◆ Record excerpts:
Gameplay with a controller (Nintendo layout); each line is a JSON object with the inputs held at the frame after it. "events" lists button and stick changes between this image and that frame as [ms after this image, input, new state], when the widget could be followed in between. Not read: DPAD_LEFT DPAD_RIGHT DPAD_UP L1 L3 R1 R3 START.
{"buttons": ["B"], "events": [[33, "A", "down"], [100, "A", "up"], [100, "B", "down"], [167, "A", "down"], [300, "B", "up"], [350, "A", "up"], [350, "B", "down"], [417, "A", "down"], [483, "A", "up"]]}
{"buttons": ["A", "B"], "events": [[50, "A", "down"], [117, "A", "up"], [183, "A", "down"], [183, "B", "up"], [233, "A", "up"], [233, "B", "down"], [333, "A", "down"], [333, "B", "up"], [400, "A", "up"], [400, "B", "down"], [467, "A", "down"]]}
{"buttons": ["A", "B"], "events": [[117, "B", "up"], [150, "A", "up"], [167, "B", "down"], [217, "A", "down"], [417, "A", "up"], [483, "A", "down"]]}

==

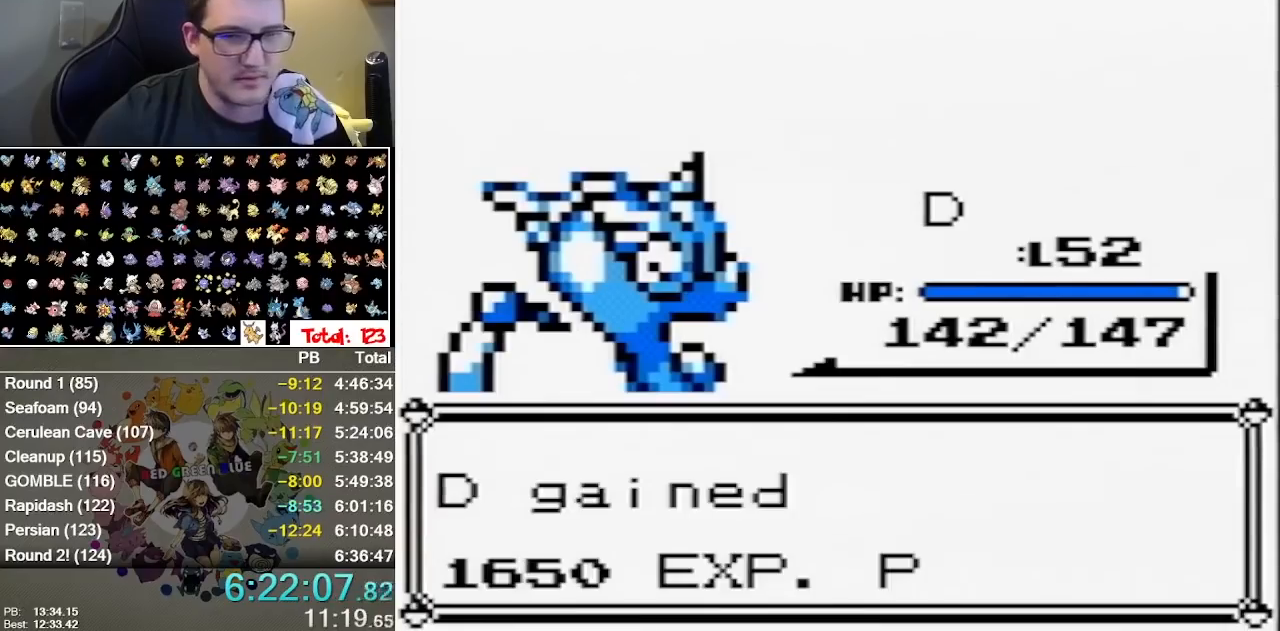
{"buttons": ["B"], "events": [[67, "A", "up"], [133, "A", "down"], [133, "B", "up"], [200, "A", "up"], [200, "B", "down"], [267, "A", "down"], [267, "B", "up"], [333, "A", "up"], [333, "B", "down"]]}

◆ What to produce:
Filter the data above by the word "buttons" and copy every line that matches.

◆ Answer section:
{"buttons": ["B"], "events": [[33, "A", "down"], [100, "A", "up"], [100, "B", "down"], [167, "A", "down"], [300, "B", "up"], [350, "A", "up"], [350, "B", "down"], [417, "A", "down"], [483, "A", "up"]]}
{"buttons": ["A", "B"], "events": [[50, "A", "down"], [117, "A", "up"], [183, "A", "down"], [183, "B", "up"], [233, "A", "up"], [233, "B", "down"], [333, "A", "down"], [333, "B", "up"], [400, "A", "up"], [400, "B", "down"], [467, "A", "down"]]}
{"buttons": ["A", "B"], "events": [[117, "B", "up"], [150, "A", "up"], [167, "B", "down"], [217, "A", "down"], [417, "A", "up"], [483, "A", "down"]]}
{"buttons": ["B"], "events": [[67, "A", "up"], [133, "A", "down"], [133, "B", "up"], [200, "A", "up"], [200, "B", "down"], [267, "A", "down"], [267, "B", "up"], [333, "A", "up"], [333, "B", "down"]]}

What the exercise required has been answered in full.